Frankly, if it was just another story of an ambitious political figure caught in the act, I'd probably pass. Plenty of those to go around. But I am drawn to the Edwards' story because, in a way, he is like me. Not politically, but on a more personal level.
Edwards portrayed himself as a "family values" guy, like me. So far (I'm about 1/2 through the book) Andrew Young portrays him that way, too -- of course, we haven't met Reille Hunter yet. But I note that Edwards married Elizabeth the year after I married Robin and, like us, they had four children.
John Edwards is also a sparkling example of a "successful" boomer. He was born two years before me, played football in high school and graduated college with a law degree. Okay, I don't have a law degree and I never played football, but, in my youth, I thought I might want to grow up to be a lawyer. As a politician, Edwards was fond of pointing out that he came from humble roots before he "made it big".
Like Robin and me, Edwards and his wife have also endured family tragedies and difficulties along the way including the death of their son, Wade, in a freak auto accident. Of course, Robin and I survived her accident, but we understand how your life can radically change in only a moment's time.
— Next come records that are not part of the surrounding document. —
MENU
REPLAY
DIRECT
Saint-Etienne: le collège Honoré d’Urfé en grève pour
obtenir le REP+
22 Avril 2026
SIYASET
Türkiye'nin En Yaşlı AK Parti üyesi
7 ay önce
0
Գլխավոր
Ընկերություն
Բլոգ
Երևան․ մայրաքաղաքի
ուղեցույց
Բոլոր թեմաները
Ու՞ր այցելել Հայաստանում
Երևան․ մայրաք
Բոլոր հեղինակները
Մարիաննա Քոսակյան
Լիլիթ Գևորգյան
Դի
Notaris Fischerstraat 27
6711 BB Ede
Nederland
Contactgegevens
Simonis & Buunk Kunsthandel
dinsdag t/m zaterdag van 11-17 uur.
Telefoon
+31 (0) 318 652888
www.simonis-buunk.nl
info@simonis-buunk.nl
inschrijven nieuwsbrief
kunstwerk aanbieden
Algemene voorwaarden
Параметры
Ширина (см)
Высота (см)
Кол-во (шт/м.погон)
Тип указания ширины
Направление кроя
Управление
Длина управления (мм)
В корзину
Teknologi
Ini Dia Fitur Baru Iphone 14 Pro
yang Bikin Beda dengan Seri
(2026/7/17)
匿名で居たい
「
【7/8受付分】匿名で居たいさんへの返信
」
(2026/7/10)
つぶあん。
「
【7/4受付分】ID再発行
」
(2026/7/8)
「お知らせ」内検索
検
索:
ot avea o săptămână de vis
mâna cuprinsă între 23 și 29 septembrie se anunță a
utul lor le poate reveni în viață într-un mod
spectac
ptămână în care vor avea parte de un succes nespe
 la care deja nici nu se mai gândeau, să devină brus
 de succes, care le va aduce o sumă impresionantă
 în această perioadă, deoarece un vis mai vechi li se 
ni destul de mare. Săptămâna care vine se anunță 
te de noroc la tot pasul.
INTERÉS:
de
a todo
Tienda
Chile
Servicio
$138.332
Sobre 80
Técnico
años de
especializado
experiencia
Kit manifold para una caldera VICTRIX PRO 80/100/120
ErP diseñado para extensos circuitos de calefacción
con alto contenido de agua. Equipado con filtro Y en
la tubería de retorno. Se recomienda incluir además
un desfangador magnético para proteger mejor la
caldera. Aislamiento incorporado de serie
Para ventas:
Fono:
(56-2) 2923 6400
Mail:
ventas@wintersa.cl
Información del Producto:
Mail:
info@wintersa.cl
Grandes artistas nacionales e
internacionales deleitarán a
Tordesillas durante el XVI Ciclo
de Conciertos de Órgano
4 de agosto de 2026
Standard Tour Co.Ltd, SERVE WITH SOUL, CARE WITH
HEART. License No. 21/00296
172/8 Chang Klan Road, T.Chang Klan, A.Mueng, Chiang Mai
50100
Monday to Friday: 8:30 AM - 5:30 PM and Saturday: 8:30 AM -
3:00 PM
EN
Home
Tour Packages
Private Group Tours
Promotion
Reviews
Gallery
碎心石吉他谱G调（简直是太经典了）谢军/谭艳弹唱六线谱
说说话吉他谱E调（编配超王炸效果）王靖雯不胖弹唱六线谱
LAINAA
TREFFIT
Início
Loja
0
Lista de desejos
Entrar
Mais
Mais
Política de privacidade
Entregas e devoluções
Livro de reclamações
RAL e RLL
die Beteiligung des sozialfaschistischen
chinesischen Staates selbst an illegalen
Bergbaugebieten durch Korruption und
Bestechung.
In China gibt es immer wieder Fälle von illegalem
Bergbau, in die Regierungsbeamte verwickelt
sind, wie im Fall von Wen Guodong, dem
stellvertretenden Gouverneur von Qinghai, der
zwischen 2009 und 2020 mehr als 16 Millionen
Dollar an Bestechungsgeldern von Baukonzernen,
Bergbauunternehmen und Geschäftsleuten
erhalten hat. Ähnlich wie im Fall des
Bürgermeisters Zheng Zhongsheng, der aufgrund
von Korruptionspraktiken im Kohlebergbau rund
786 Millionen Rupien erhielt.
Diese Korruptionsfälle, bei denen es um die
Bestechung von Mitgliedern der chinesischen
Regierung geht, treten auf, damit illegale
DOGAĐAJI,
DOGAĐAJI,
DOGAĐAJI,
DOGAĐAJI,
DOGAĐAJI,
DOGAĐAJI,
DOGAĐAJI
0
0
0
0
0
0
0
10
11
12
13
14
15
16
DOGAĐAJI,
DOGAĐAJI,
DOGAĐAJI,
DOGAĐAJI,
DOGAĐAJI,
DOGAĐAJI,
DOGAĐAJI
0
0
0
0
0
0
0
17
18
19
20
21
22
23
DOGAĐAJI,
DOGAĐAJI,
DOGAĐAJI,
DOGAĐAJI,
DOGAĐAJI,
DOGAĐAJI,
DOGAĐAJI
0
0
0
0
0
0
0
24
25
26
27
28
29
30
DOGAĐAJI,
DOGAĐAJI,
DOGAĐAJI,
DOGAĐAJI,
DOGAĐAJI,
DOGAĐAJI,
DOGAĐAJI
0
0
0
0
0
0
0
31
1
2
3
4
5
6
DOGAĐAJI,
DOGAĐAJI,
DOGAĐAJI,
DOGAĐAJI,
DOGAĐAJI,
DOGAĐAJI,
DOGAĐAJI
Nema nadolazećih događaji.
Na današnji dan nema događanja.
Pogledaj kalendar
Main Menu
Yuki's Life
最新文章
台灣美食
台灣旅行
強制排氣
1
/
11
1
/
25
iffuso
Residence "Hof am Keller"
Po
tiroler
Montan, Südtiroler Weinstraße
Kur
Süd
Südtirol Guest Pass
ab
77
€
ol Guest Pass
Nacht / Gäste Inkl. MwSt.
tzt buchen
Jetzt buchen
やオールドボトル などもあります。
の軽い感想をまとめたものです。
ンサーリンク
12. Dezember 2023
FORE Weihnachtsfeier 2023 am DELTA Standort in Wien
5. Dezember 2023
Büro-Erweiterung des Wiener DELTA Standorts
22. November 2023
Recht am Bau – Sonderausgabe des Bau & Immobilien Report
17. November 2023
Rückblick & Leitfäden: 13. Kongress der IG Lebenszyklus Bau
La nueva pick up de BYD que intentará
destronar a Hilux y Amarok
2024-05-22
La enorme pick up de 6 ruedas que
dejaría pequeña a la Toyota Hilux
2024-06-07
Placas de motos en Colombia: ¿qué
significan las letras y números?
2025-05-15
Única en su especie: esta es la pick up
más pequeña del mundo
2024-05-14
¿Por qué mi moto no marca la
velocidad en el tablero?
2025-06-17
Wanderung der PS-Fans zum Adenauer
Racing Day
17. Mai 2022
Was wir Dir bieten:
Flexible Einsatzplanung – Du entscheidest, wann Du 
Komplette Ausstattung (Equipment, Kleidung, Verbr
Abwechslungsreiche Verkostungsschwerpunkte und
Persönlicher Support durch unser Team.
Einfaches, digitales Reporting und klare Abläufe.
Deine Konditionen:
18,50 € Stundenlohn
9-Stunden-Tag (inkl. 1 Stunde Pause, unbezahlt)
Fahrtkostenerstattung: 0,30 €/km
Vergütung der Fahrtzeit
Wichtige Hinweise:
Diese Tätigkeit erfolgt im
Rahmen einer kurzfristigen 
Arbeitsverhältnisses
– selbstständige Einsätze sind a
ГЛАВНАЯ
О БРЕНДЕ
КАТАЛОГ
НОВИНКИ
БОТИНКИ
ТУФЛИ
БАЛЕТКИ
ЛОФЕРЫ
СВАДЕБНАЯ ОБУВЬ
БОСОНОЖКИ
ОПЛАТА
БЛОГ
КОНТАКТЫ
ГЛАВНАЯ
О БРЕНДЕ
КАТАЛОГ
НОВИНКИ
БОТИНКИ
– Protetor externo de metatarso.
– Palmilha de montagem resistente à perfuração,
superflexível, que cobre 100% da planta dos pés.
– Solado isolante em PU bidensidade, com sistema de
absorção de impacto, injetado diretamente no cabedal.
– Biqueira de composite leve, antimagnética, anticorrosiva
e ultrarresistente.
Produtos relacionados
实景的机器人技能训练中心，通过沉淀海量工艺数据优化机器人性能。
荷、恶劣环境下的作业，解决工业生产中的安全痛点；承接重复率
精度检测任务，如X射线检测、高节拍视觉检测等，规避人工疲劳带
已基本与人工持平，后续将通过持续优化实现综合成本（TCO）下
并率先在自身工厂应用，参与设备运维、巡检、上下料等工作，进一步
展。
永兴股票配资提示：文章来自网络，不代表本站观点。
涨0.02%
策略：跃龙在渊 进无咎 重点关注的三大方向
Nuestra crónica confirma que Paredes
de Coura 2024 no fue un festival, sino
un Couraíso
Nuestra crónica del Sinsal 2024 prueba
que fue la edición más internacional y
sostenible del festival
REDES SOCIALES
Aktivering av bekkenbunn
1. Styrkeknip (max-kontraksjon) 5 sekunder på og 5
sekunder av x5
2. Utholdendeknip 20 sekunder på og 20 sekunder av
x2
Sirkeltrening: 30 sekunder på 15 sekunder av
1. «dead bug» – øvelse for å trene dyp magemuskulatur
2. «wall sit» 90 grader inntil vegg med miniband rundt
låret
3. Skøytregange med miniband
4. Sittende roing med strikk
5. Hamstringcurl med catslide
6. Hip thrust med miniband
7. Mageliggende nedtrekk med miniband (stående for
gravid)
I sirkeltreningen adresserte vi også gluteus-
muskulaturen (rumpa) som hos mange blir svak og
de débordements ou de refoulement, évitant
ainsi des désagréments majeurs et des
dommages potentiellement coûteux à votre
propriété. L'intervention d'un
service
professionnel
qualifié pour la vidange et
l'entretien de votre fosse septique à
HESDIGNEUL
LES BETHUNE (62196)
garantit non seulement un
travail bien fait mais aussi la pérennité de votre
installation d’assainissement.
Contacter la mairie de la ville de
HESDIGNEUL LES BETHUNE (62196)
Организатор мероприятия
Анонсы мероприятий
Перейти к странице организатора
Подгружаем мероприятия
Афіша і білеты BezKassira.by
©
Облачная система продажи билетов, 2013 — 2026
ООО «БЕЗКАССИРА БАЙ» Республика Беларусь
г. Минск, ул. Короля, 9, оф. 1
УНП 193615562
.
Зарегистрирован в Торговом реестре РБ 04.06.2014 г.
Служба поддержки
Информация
And, finally, Edwards is a North Carolina man which makes him a product of that classic Southern culture that also shaped the heart of my own mother, a Greensboro-born graduate of Graham High School in the 1930's. Many of my favorite childhood memories go to my summer-long visits to Edwards' home state of North Carolina. After crossing the country by train with my mother, we would spend weeks there visiting her family and revisiting her roots. It was in rural NC that I first encountered fireflies, chiggers, ticks, and fishing from brim in a mill pond. I also learned the glories of Southern foods like fried okra, pound cake, grits, biscuits and gravy, and vegetables straight from the garden.
But the most intriguing thing to me about John Edwards is that he and I both confess a born-again faith in Christ. His faith was formed in the kind of Southern Baptist environment that formed the witness of another famous Southern political figure: Jimmy Carter. Like Jimmy, Edwards made no secret of his faith while in the public eye. This is one more reason why his story grabs me and compels me. I want to do my own postmortem on the public image of this ambitious political rising star so as to better understand his current descent into chaos and shame and to see if there are any signs of hope for someone who has so thoroughly lost his way.
I should probably confess here that I have never truly admired John Edwards nor did I feel that he was sincere about all that "two America's" stuff (a line, the book says, that came from the mind of David Axelrod). Nevertheless, I can't wait to get to the part about Reille Hunter because it seems to me that she entered his life like a guided missile.
The bottom line: I want to learn about John Edwards because he is human, vulnerable, and full of contradictions and, well, so am I. As I make more progress, I'll share any insights worth noting.